Aufgabenstellung: Welche zwei Wahlen führt der Auszug zu Wahlcomputern unten als Beispiele an, bei denen Einsprüche wegen Wahlmanipulation durch Computer zurückgewiesen wurden?

Auszug:
::::
Mithilfe dieses Bundesgesetzes von SPD und den Grünen wurde bisher jeder Einspruch wegen Wahlmanipulation durch Computer zurückgewiesen, ob bei den Bürgermeisterwahlen in Cottbus oder anlässlich der Bundestagswahl in Bonn. Das Geschäftsgeheimnis der Hersteller von Wahlcomputern geht in dieser „Republik“ vor den Wählerwillen, vor die Demokratie, vor die Verfassung, vor die freie, direkte, unmittelbare, freie und geheime Wahl von 82 Millionen Menschen.
Das ist kein Witz – das ist die Realität. Einzig das Bundesverfassungsgericht hätte die Möglichkeit diesen Wahnsinn zu beenden. Aber das schweigt.
Der Staatsgerichtshof des Landes Hessen: zu beschäftigt mit anderen Dingen als der freien Wahl?
Wenn das Landesverfassungsgericht in Wiesbaden nicht bis zum 27.Januar entscheidet, dann weil es das nicht will.
::::
Extrahiertes Material:

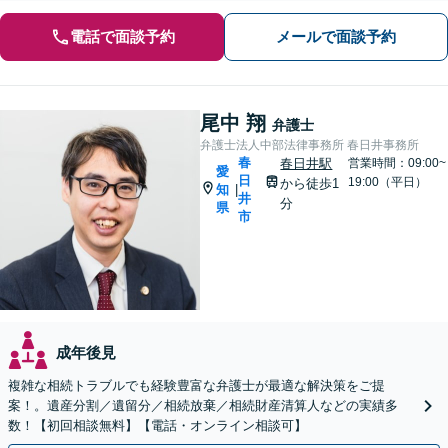
電話で面談予約
メールで面談予約
尾中 翔
弁護士
弁護士法人中部法律事務所 春日井事務所
春
春日井駅
営業時間：09:00~
愛
日
19:00（平日）
から徒歩1
知
|
井
分
県
市
成年後見
複雑な相続トラブルでも経験豊富な弁護士が最適な解決策をご提
案！。遺産分割／遺留分／相続放棄／相続財産清算人などの実績多
数！【初回相談無料】【電話・オンライン相談可】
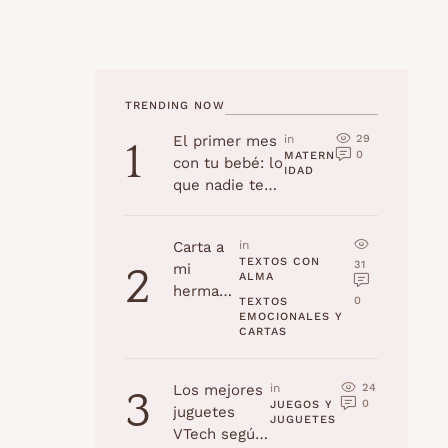
TRENDING NOW
29
El primer mes
in 
1
0
MATERN
con tu bebé: lo
IDAD
que nadie te
cuenta
Carta a
in 
TEXTOS CON 
31
mi
2
ALMA
hermana
0
TEXTOS 
en su
EMOCIONALES Y 
CARTAS
cumplea
ños
24
Los mejores
in 
3
0
JUEGOS Y 
juguetes
JUGUETES
VTech según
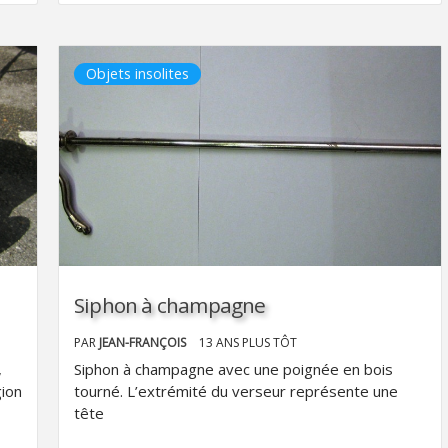
Objets insolites
Siphon à champagne
PAR
JEAN-FRANÇOIS
13 ANS PLUS TÔT
,
Siphon à champagne avec une poignée en bois
gion
tourné. L’extrémité du verseur représente une
tête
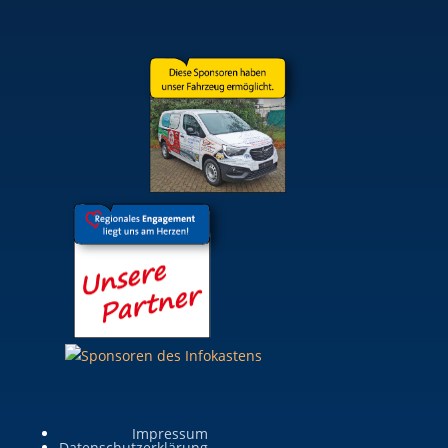
Impressum
Datenschutzerklärung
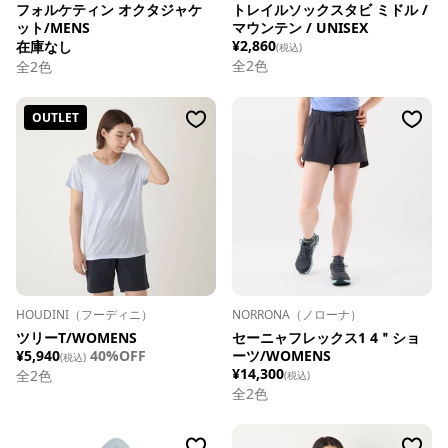
フォルケティン オクタジャケ
トレイルソックスタビ ミドル /
ット/MENS
マウンテン / UNISEX
¥2,860
在庫なし
(税込)
全
2
色
全
2
色
OUTLET
HOUDINI（フーディニ）
NORRONA（ノローナ）
ツリーT/WOMENS
セーニャフレックス1 4＂ショ
¥5,940
40%OFF
ーツ/WOMENS
(税込)
¥14,300
全
2
色
(税込)
全
2
色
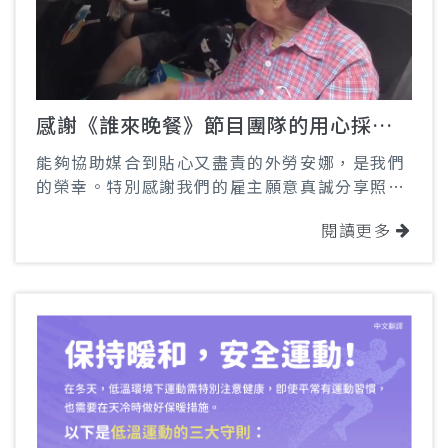
感謝《誰來晚餐》節目團隊的用心採
訪，讓更多人看見家庭照顧者的辛勞與
能夠協助媒合到貼心又盡責的外勞安娜，是我們
愛心。
的榮幸。特別感謝我們的雇主願意真誠分享照顧
母親的心路歷程，並提及透過華鎰移工事業聘僱
閱讀更多
外籍看護的過程
謝謝節目的報導，讓雇主與看護之間的互助與情
誼被更多人看見，華鎰移工事業也會持續用心，
成為每個家庭在照顧路上的堅強後盾。感謝《誰
來晚餐》節目團隊的用心採訪，讓更多人看見家
庭照顧者的辛勞與愛心。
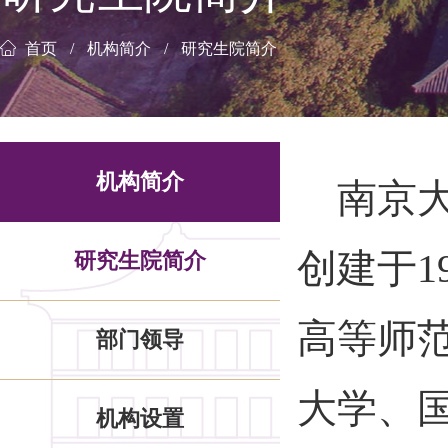
首页
机构简介
研究生院简介
机构简介
南京
创建于
1
研究生院简介
高等师
部门领导
大学、
机构设置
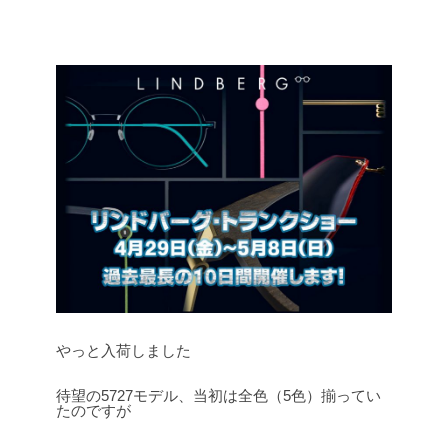
やっと入荷しました
待望の5727モデル、当初は全色（5色）揃ってい
たのですが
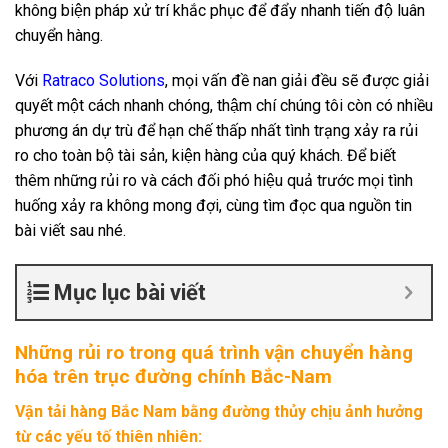
không biện pháp xử trí khắc phục để đẩy nhanh tiến độ luân
chuyển hàng.
Với
Ratraco Solutions
, mọi vấn đề nan giải đều sẽ được giải
quyết một cách nhanh chóng, thậm chí chúng tôi còn có nhiều
phương án dự trù để hạn chế thấp nhất tình trạng xảy ra rủi
ro cho toàn bộ tài sản, kiện hàng của quý khách. Để biết
thêm những rủi ro và cách đối phó hiệu quả trước mọi tình
huống xảy ra không mong đợi, cùng tìm đọc qua nguồn tin
bài viết sau nhé.
Mục lục bài viết
Những rủi ro trong quá trình vận chuyển hàng
hóa trên trục đường chính Bắc-Nam
Vận tải hàng Bắc Nam bằng đường thủy chịu ảnh hưởng
từ các yếu tố thiên nhiên:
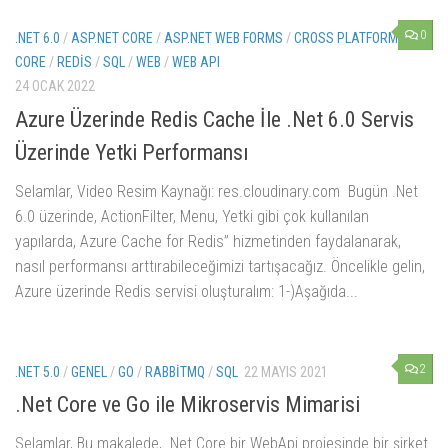
0
.NET 6.0
/
ASP.NET CORE
/
ASP.NET WEB FORMS
/
CROSS PLATFORM
/
EF
CORE
/
REDIS
/
SQL
/
WEB
/
WEB API
24 OCAK 2022
Azure Üzerinde Redis Cache İle .Net 6.0 Servis
Üzerinde Yetki Performansı
Selamlar, Video Resim Kaynağı: res.cloudinary.com Bugün .Net
6.0 üzerinde, ActionFilter, Menu, Yetki gibi çok kullanılan
yapılarda, Azure Cache for Redis” hizmetinden faydalanarak,
nasıl performansı arttırabileceğimizi tartışacağız. Öncelikle gelin,
Azure üzerinde Redis servisi oluşturalım: 1-)Aşağıda...
2
.NET 5.0
/
GENEL
/
GO
/
RABBITMQ
/
SQL
22 MAYIS 2021
.Net Core ve Go ile Mikroservis Mimarisi
Selamlar, Bu makalede, .Net Core bir WebApi projesinde bir şirket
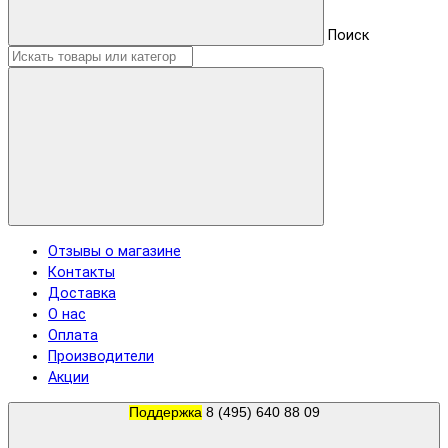
Поиск
Отзывы о магазине
Контакты
Доставка
О нас
Оплата
Производители
Акции
Поддержка
8 (495) 640 88 09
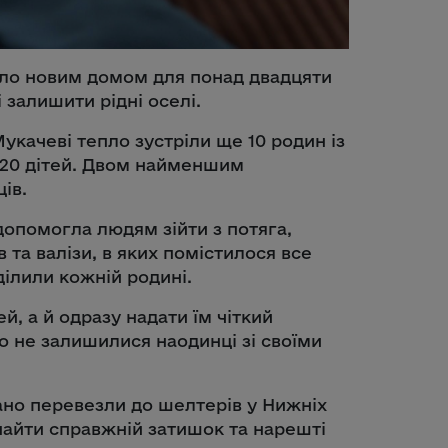
ало новим домом для понад двадцяти
 залишити рідні оселі.
Мукачеві тепло зустріли ще 10 родин із
а 20 дітей. Двом найменшим
ів.
опомогла людям зійти з потяга,
 та валізи, в яких помістилося все
ілили кожній родині.
, а й одразу надати їм чіткий
о не залишилися наодинці зі своїми
ано перевезли до шелтерів у Нижніх
знайти справжній затишок та нарешті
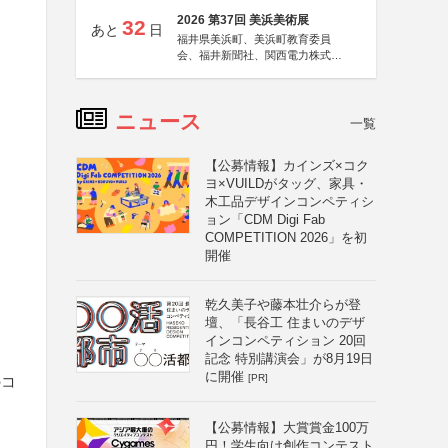
2026 第37回 美浜美術展
32
あと
日
福井県美浜町、美浜町教育委員
会、福井新聞社、関西電力株式会
社
ニュース
一覧
【公募情報】カインズ×コク
ヨ×VUILDがタッグ、家具・
木工品デザインコンペティシ
ョン「CDM Digi Fab
COMPETITION 2026」を初
開催
乾久美子や藤本壮介らが登
壇、「長谷工 住まいのデザ
インコンペティション 20回
記念 特別講演会」が8月19日
に開催
[PR]
のコ
【公募情報】大賞賞金100万
円！学生向け創作コンテスト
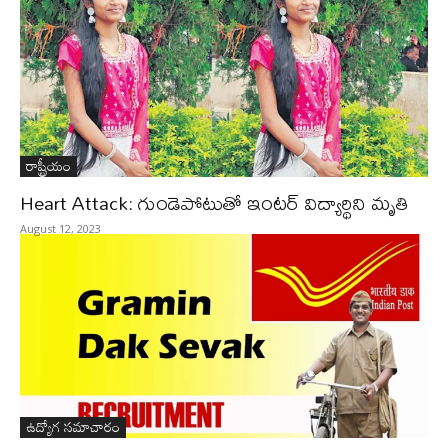
రాష్ట్రీయం
Heart Attack: గుండెపోటుతో ఇంటర్‌ విద్యార్థిని మృతి
August 12, 2023
ఉద్యోగ సమాచారం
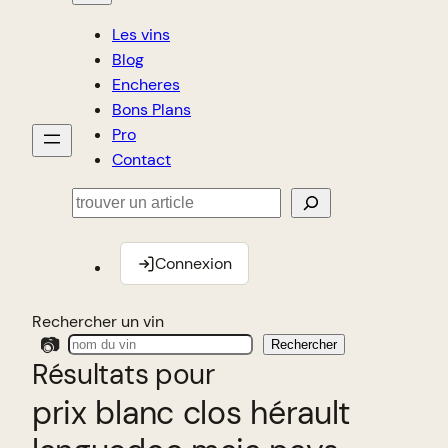
Les vins
Blog
Encheres
Bons Plans
Pro
Contact
Rechercher
Connexion
Rechercher un vin
📷
Rechercher
Résultats pour
prix blanc clos hérault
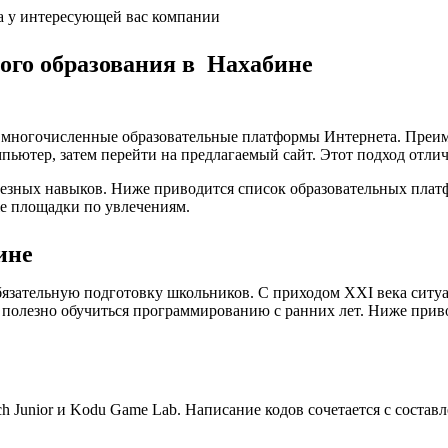
а у интересующей вас компании
кого образования в Нахабине
а многочисленные образовательные платформы Интернета. Преим
пьютер, затем перейти на предлагаемый сайт. Этот подход отли
лезных навыков. Ниже приводится список образовательных плат
е площадки по увлечениям.
ине
язательную подготовку школьников. С приходом XXI века ситуа
 полезно обучиться программированию с ранних лет. Ниже при
 Junior и Kodu Game Lab. Написание кодов сочетается с состав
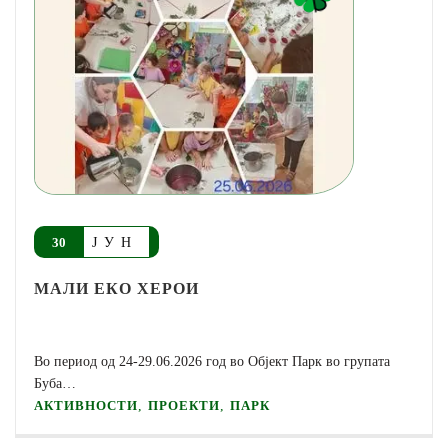
ЈУН
30
МАЛИ ЕКО ХЕРОИ
Во период од 24-29.06.2026 год во Oбјект Парк во групата
Буба…
,
,
АКТИВНОСТИ
ПРОЕКТИ
ПАРК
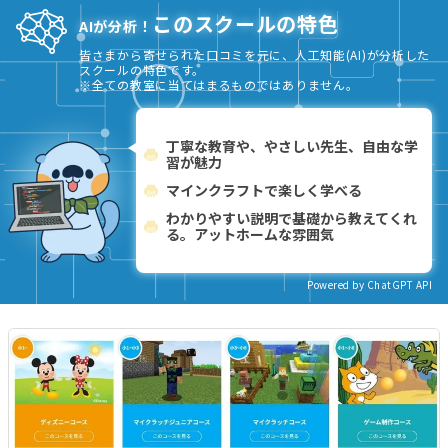
このスクールの特色
AIが分析！
皆さまから寄せられた口コミを元に、人工知能(AI)が分析した
スクールの特色です。
※全ての教室に当てはまるものではありません。
丁寧な教育や、やさしい先生、自由な学
習が魅力
マインクラフトで楽しく学べる
わかりやすい説明で基礎から教えてくれ
る。アットホームな雰囲気
Powered by ChatGPT API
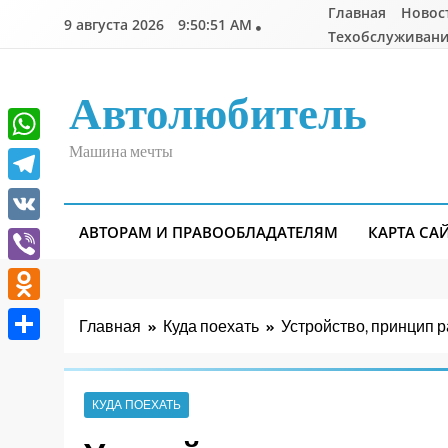
Перейти
Главная
Новос
9 августа 2026
9:50:53 AM
к
Техобслуживани
содержимому
Автолюбитель
Машина мечты
WhatsApp
Telegram
АВТОРАМ И ПРАВООБЛАДАТЕЛЯМ
КАРТА СА
VK
Viber
Odnoklassniki
Главная
Куда поехать
Устройство, принцип
Отправить
КУДА ПОЕХАТЬ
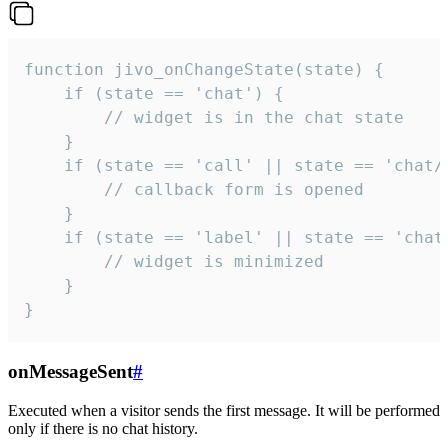
function jivo_onChangeState(state) {

    if (state == 'chat') {

        // widget is in the chat state

    }

    if (state == 'call' || state == 'chat/c
        // callback form is opened

    }

    if (state == 'label' || state == 'chat/
        // widget is minimized

    }

}
onMessageSent
#
Executed when a visitor sends the first message. It will be performed
only if there is no chat history.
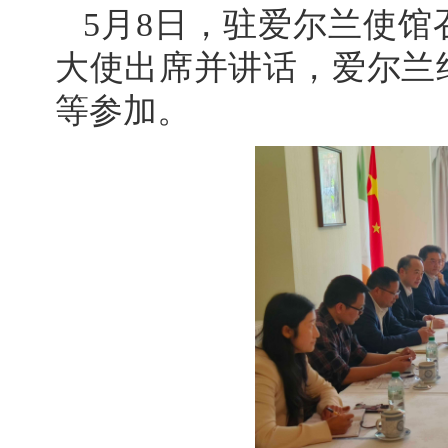
5月8日，驻爱尔兰使
大使出席并讲话，爱尔兰
等参加。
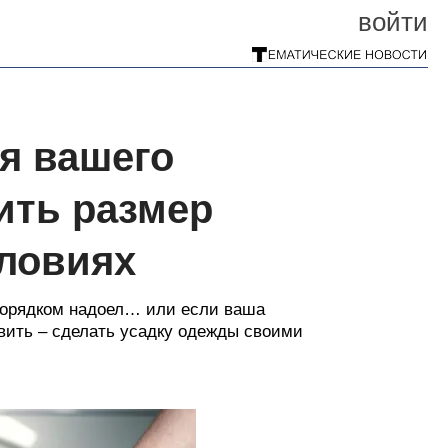
войти
я вашего
ить размер
ловиях
 порядком надоел… или если ваша
авить – сделать усадку одежды своими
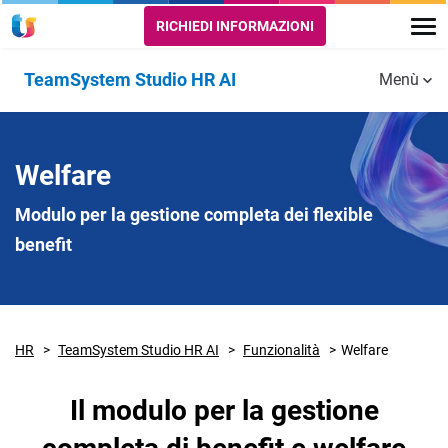
RICHIEDI INFORMAZIONI
TeamSystem Studio HR AI
Menù
Funzionalità
Tutte le
I PORTALI
SERVIZI A
Welfare
funzionalità
VALORE
Portale
Modulo per la gestione completa dei flexible
Studio
Gestione
benefit
Presenze
Portale
Azienda
Formazione
Portale
Recruiting
HR
TeamSystem Studio HR AI
Funzionalità
Welfare
Dipendente
e App
Sicurezza
Il modulo per la gestione
Welfare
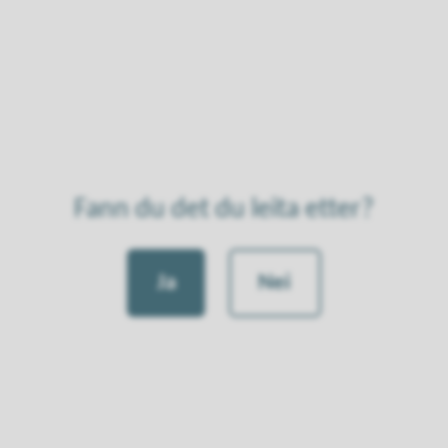
Fann du det du leita etter?
Ja
Nei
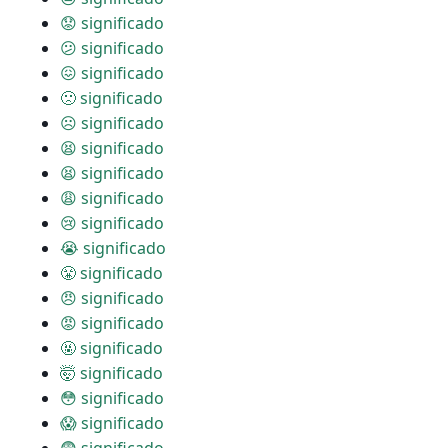
😟 significado
😕 significado
😖 significado
🙁 significado
☹ significado
😫 significado
😫 significado
😩 significado
😢 significado
😭 significado
😤 significado
😠 significado
😡 significado
🤬 significado
🤯 significado
😳 significado
😱 significado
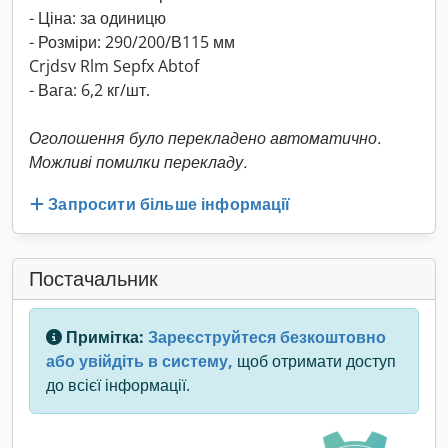
- Ціна: за одиницю
- Розміри: 290/200/В115 мм
Crjdsv Rlm Sepfx Abtof
- Вага: 6,2 кг/шт.
Оголошення було перекладено автоматично.
Можливі помилки перекладу.
Запросити більше інформації
Постачальник
Примітка:
Зареєструйтеся безкоштовно
або увійдіть в систему,
щоб отримати доступ
до всієї інформації.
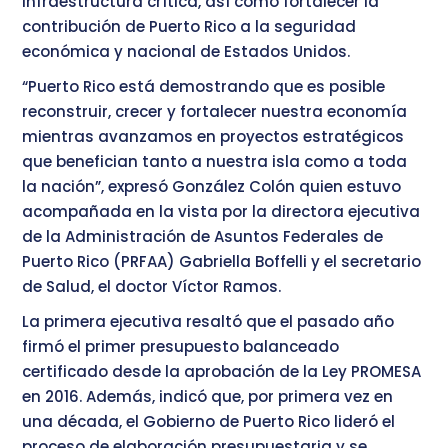
infraestructura crítica, así como fortalecer la
contribución de Puerto Rico a la seguridad
económica y nacional de Estados Unidos.
“Puerto Rico está demostrando que es posible
reconstruir, crecer y fortalecer nuestra economía
mientras avanzamos en proyectos estratégicos
que benefician tanto a nuestra isla como a toda
la nación”, expresó González Colón quien estuvo
acompañada en la vista por la directora ejecutiva
de la Administración de Asuntos Federales de
Puerto Rico (PRFAA) Gabriella Boffelli y el secretario
de Salud, el doctor Víctor Ramos.
La primera ejecutiva resaltó que el pasado año
firmó el primer presupuesto balanceado
certificado desde la aprobación de la Ley PROMESA
en 2016. Además, indicó que, por primera vez en
una década, el Gobierno de Puerto Rico lideró el
proceso de elaboración presupuestaria y se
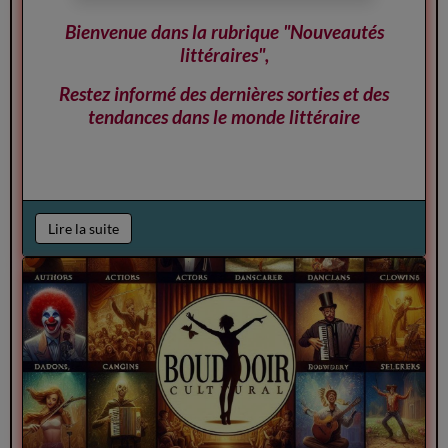
Bienvenue dans la rubrique "Nouveautés
littéraires",
Restez informé des dernières sorties et des
tendances dans le monde littéraire
Lire la suite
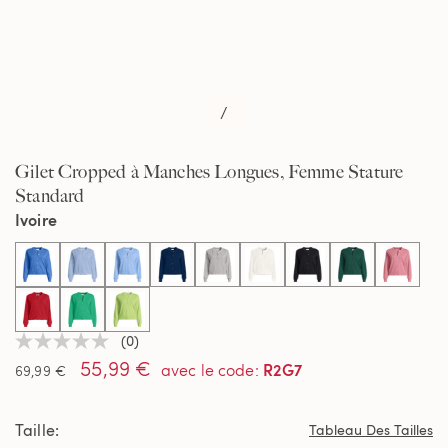
/
Gilet Cropped à Manches Longues, Femme Stature
Standard
Ivoire
selected
(0)
Aucune
55,99 €
valeur
R2G7
avec le code
:
69,99 €
de
notation
Lien
Taille
sur
Tableau Des Tailles
la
::::
Lösung: Die Bürgermeisterwahlen in Cottbus und die Bundestagswahl in Bonn.